Magiere setzte sich auf die unterste Treppenstufe und hob beide Hände vors Gesicht. Einige Strähnen ihres zerzausten Haars klebten am Blut, das noch immer ihr Kinn bedeckte.

»Was geht hier vor?«, fragte Leesil. »Weißt du’s?«

»Der Mann am Wudrask war genauso«, erwiderte Magiere leise.

»Wovon redest du?«

»Er war genauso: bleich, die Knochen fest wie Stein, zu stark … davon überrascht, dass meine Waffe ihn verletzen konnte.
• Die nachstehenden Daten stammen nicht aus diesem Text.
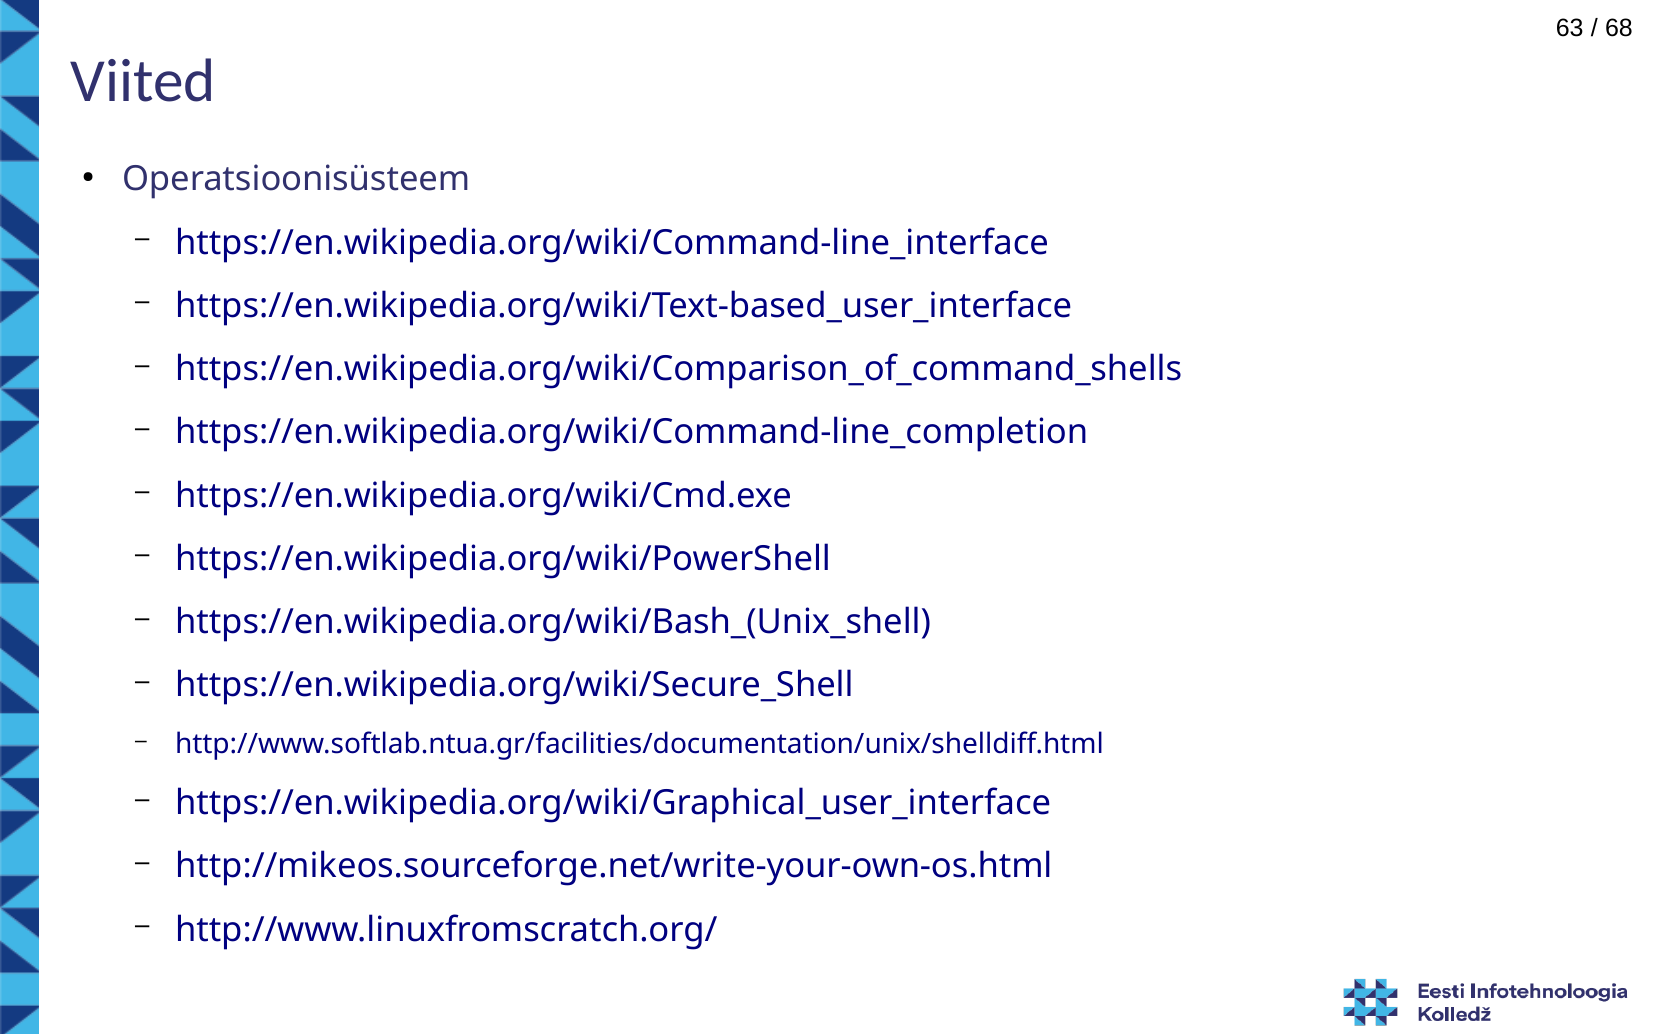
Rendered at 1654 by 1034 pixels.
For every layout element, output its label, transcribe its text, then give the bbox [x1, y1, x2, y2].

list Operatsioonisüsteem https://en.wikipedia.org/wiki/Command-line_interface https://en.wikipedia.org/wiki/Text-based_user_interface https://en.wikipedia.org/wiki/Comparison_of_command_shells https://en.wikipedia.org/wiki/Command-line_completion https://en.wikipedia.org/wiki/Cmd.exe https://en.wikipedia.org/wiki/PowerShell https://en.wikipedia.org/wiki/Bash_(Unix_shell) https://en.wikipedia.org/wiki/Secure_Shell http://www.softlab.ntua.gr/facilities/documentation/unix/shelldiff.html https://en.wikipedia.org/wiki/Graphical_user_interface http://mikeos.sourceforge.net/write-your-own-os.html http://www.linuxfromscratch.org/ [68, 153, 1630, 957]
title Viited [70, 41, 1630, 130]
Er war genauso.«

»Du meinst wie der Bettlerjunge«, fügte Leesil voller Ärger hinzu. »Gibt es sonst noch etwas, das du mir nicht gesagt hast?«

Er atmete mehrmals tief durch. Magiere anzuschreien, machte nichts besser, und deshalb wandte er sich von ihr ab. Er musste etwas trinken, ging zur Theke, fand seinen Becher und füllte ihn.
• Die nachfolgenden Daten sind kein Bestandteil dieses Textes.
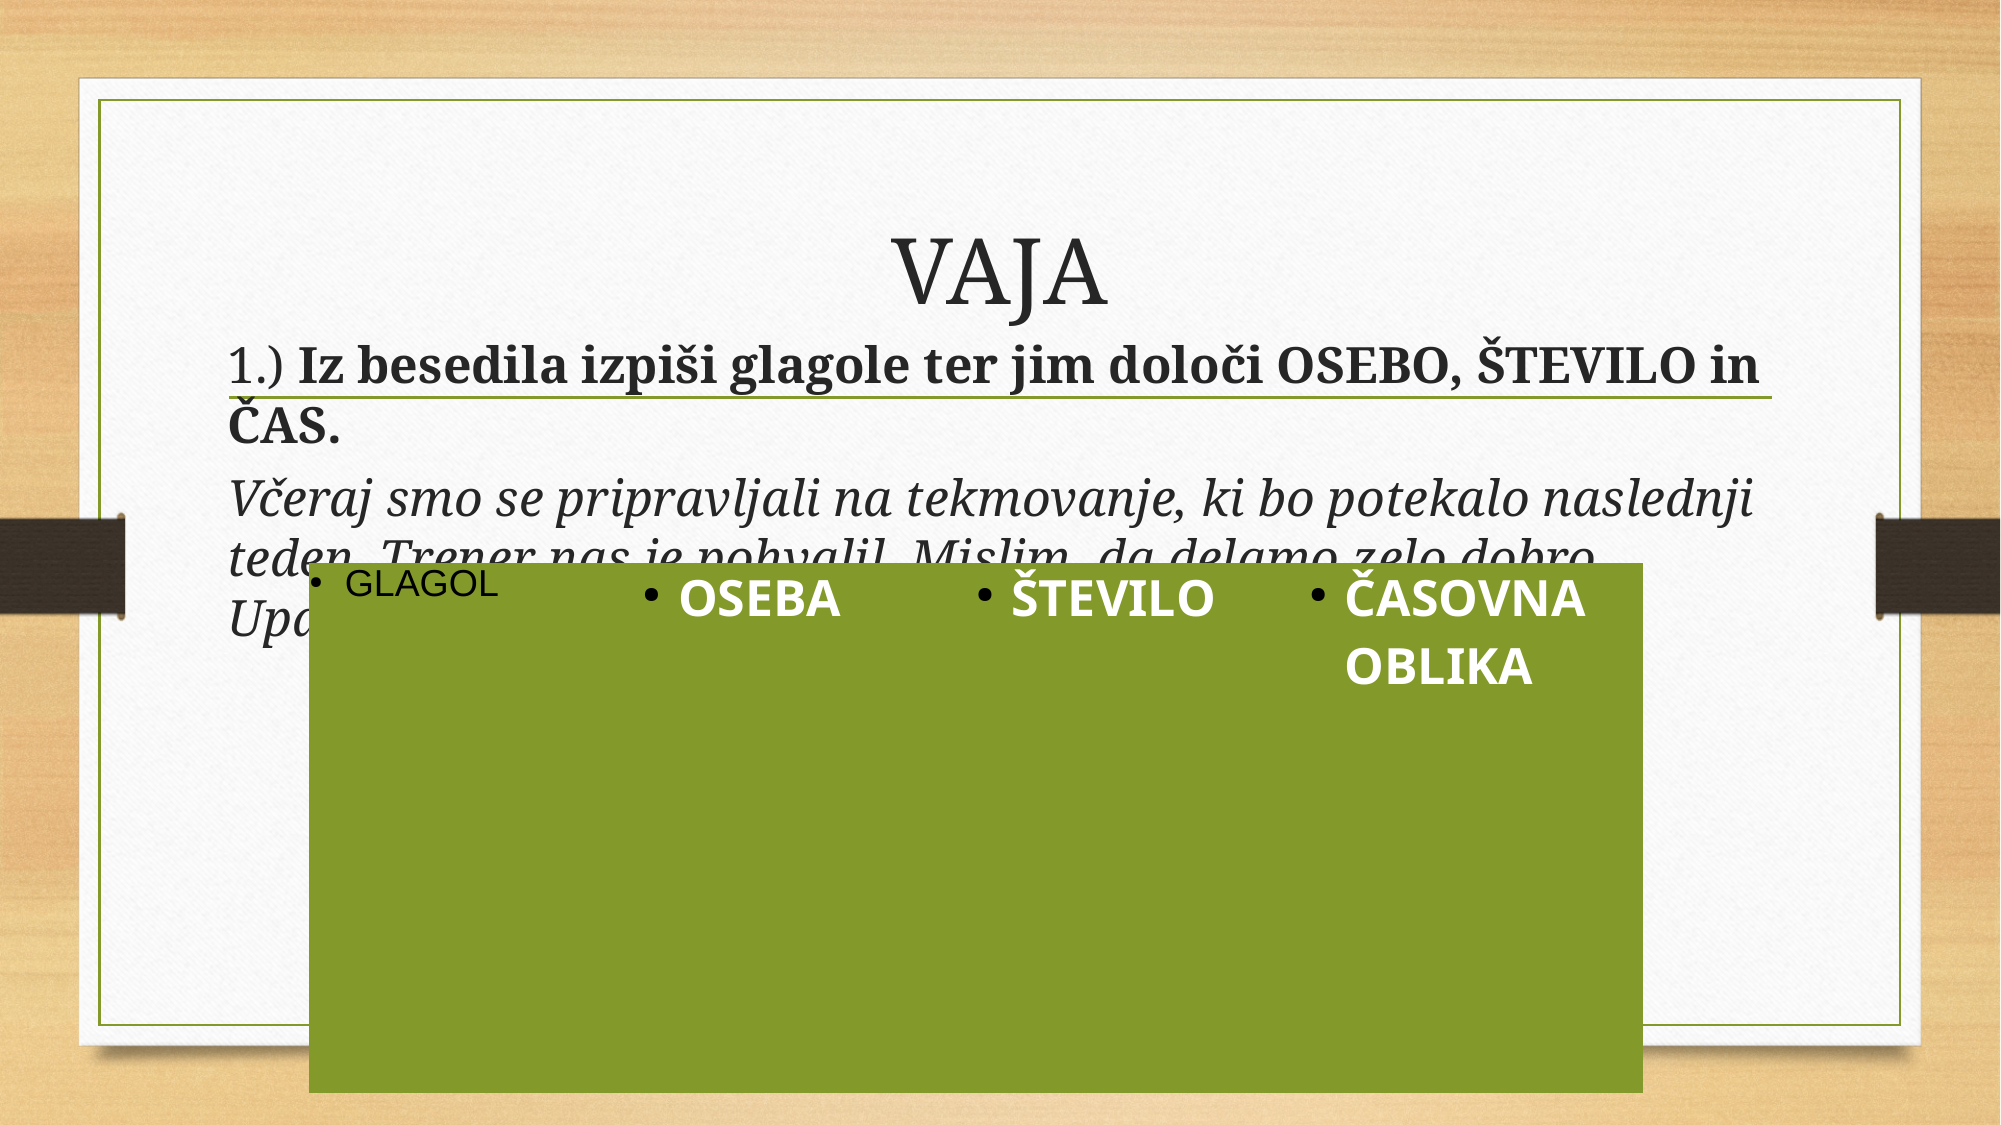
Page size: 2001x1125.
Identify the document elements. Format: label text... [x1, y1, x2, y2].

table_cell [1309, 755, 1643, 812]
list 1.) Iz besedila izpiši glagole ter jim določi OSEBO, ŠTEVILO in ČAS. Včeraj smo se pripravljali na tekmovanje, ki bo potekalo naslednji teden. Trener nas je pohvalil. Mislim, da delamo zelo dobro. Upamo, da bomo zmagali. [212, 326, 1788, 964]
table_cell [1309, 699, 1643, 755]
table_cell [309, 1037, 643, 1093]
table_cell [1309, 868, 1643, 924]
table_header GLAGOL [309, 563, 643, 699]
table_cell [976, 1037, 1309, 1093]
table_cell [1309, 981, 1643, 1037]
table_cell [309, 868, 643, 924]
table_cell [643, 924, 976, 981]
title VAJA [212, 161, 1788, 326]
table_header ČASOVNA OBLIKA [1309, 563, 1643, 699]
table_cell [643, 868, 976, 924]
table_cell [643, 755, 976, 812]
table_cell [1309, 812, 1643, 868]
table_header ŠTEVILO [976, 563, 1309, 699]
table_cell [976, 812, 1309, 868]
table_cell [309, 699, 643, 755]
table_cell [976, 981, 1309, 1037]
table_cell [309, 812, 643, 868]
table_cell [309, 755, 643, 812]
table_cell [643, 812, 976, 868]
table_cell [309, 981, 643, 1037]
table_cell [643, 981, 976, 1037]
table_cell [976, 868, 1309, 924]
table_header OSEBA [643, 563, 976, 699]
table_cell [643, 699, 976, 755]
table_cell [1309, 1037, 1643, 1093]
table_cell [976, 924, 1309, 981]
table_cell [976, 699, 1309, 755]
table_cell [1309, 924, 1643, 981]
table_cell [309, 924, 643, 981]
table_cell [976, 755, 1309, 812]
table_cell [643, 1037, 976, 1093]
»Ich fühle sie jetzt nicht«, sagte Magiere. Leesil drehte sich um und beobachtete, wie sie ihre Zähne betastete, einen nach dem anderen. Sie ließ die Hand sinken. »Vielleicht hast du es dir nur eingebildet …«

»Ich habe mir nichts eingebildet!«, erwiderte Leesil, und seine Stimme wurde bei jedem Wort lauter. Er knallte den Becher auf die Theke, kehrte zu Magiere zurück und ging vor ihr in die Hocke. »Das hat nicht nur in deinem Kopf stattgefunden, und gewiss nicht in meinem.«

Er streckte die Hand nach ihrem Kinn aus. Magiere wich zurück, verharrte dann aber und starrte ihn an. Zuerst war ihr Gesicht ausdruckslos und ohne Emotionen, doch dann veränderte es sich und zeigte so etwas wie Trotz.

Leesil bewegte die Hand vorsichtig. Magiere hielt den Mund geschlossen, leistete aber keinen Widerstand, als er mit den Fingern sanften Druck auf den Unterkiefer ausübte, bis sich die Lippen teilten. Nichts deutete auf eine Verlängerung der Eckzähne hin. Leesil zog die Hand zurück, ohne den Blick von Magiere abzuwenden.

»Wir müssen dem Konstabler den Überfall melden«, sagte er. »Beth-raes Tod wird sich ohnehin schnell herumsprechen.«

Magiere ließ die Schultern hängen, und ihre Lider kamen herab.

»Leesil?«, erklang eine dünne Stimme vom oberen Ende der Treppe.

Magiere öffnete die Augen wieder. »Rose?«, fragte sie sanft und drehte sich um.

Das kleine Mädchen im Musselin-Nachthemd rieb sich die Augen und gähnte.

»Wo sind Oma und Opa?«, fragte Rose halb wach. Ihre Unterlippe zitterte ein wenig. »Ich habe laute Geräusche in der Dunkelheit gehört.«

»Du hattest einen Albtraum.« Leesil hob Rose hoch und hielt sie an seiner Schulter.

»Wo ist Oma?«

»Wer in meinem Bett schläft, hat nie Albträume«, sagte Leesil. »Weil es so groß und weich ist. Möchtest du dort schlafen?«

Rose blinzelte und versuchte, die Augen offen zu halten. »Und wo schläfst du?«

»Ich sitze auf dem Stuhl und wache über dich, bis die Sonne aufgeht. In Ordnung?«

Rose lächelte, legte ihm den Kopf an die Schulter und hielt sich an seinem Haar fest. »Ja. Ich fürchte mich.«

»Hab keine Angst.« Bevor Leesil mit dem müden Kind zu seinem Zimmer ging, sah er noch einmal nach unten. Magiere stand am Ende der Treppe, schwer ans Geländer gelehnt. Die Stimme des Elfen war freundlich und unbeschwert, als er zu Rose sprach. »Morgen früh ist alles besser, du wirst sehen«, log er.